Heuer konnte man eine fein ausgeleuchtete Deutung vernehmen. Bychkov gelang es, einige Schätze der Partitur hörbar zu machen, wie ausgeprägt leise Stellen, die in den Partituren des Komponisten nicht leicht zu finden sind, sowie die mehrfach mit quasi solistisch anmutenden Passagen bedachten Bratschen, also eine Kräftigung der Mittelstimmen. Auch hielt er bei aller Spiellaune das Orchester immer so im Verbund, das jederzeit eine Durchhörbarkeit, auch in stärker instrumentierten Augenblicken, gewahrt blieb. Auch hier folgten die Interpreten ihrem Credo, die Musik aus sich heraus sprechen zu lassen und nicht das Volkstümliche zu betonen. So wurde diese Symphonie zu einem großen Fest für das Ensemble und die Solisten aus seiner Mitte heraus, die alle ihr Können hören ließen und auch den warmen Klang des Orchesters deutlich pflegten.

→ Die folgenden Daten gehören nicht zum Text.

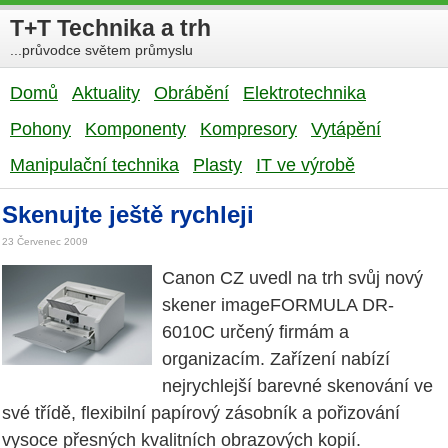
T+T Technika a trh
...průvodce světem průmyslu
Domů
Aktuality
Obrábění
Elektrotechnika
Pohony
Komponenty
Kompresory
Vytápění
Manipulační technika
Plasty
IT ve výrobě
Skenujte ještě rychleji
23 Červenec 2009
Canon CZ uvedl na trh svůj nový
skener imageFORMULA DR-
6010C určený firmám a
organizacím. Zařízení nabízí
nejrychlejší barevné skenování ve
své třídě, flexibilní papírový zásobník a pořizování
vysoce přesných kvalitních obrazových kopií.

Diverse Bravorufe schon nach dem Solokonzert und am Ende des Abends forderten Zugaben heraus. Und da gab es auch noch andere Töne zu hören als solche von Dvorak.

Augustin Hadelich hatte in einer eigenen Bearbeitung für Violine solo Por una cabeza von Carlos Gardel vorgestellt. Bei diesem Werk, dessen Melodie und Harmonie mit dem zweiten Couplet von Mozarts Rondo für Violine und Orchester C-Dur übereinstimmen, durfte er noch einmal ganz andere Seiten anklingen lassen. Wobei sich die tiefe Verankerung im volkstümlich Klingenden sowohl beim Konzert wie auch bei diesem Tango heraushören ließ, aber nicht angespitzt wurde. So unprätentiös wie edel und mit eloquentem argentinischem Charme verzauberte Hadelich das Publikum erneut.

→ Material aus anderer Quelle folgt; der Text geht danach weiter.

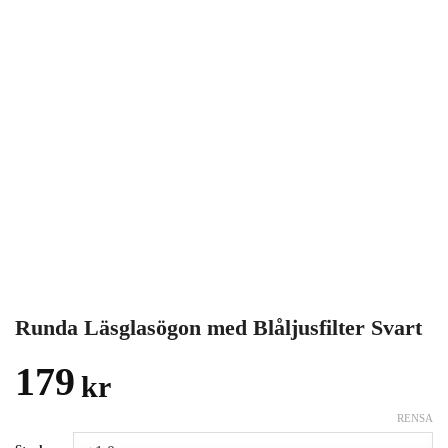
Runda Läsglasögon med Blåljusfilter Svart
179
kr
RENSA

Das Orchester hatte dann am Ende des Abends den Ungarischen Tanz Nr. 1 von Johannes Brahms auserkoren und nicht etwa einen slawischen Tanz von Dvorak, wie man vielleicht vermutet hätte. Doch auch diese Sprache beherrschten sie und boten damit einen weiteren Komponisten an. Die Verbindung zu Dvorak bot sich an, da die Violinkonzerte der beiden Komponisten mit dem gleichen Widmungsträger, Joseph Joachim, in engem zeitlichem Zusammenhang entstanden. Das Werk von Brahms machte aber sozusagen seinen Weg von Anfang an mit Joachim, das von Dvorak blieb, ohne dass Joachim es aufgeführt hätte, bis heute im Schatten des anderen. Hätte Dvorak sein Werk vor Brahms veröffentlicht, vielleicht wäre sein Konzert besser angekommen. So aber freuen sich die Hörer, wenn sie denn auch das Dvorak Konzert hören können, zumal so herausragend.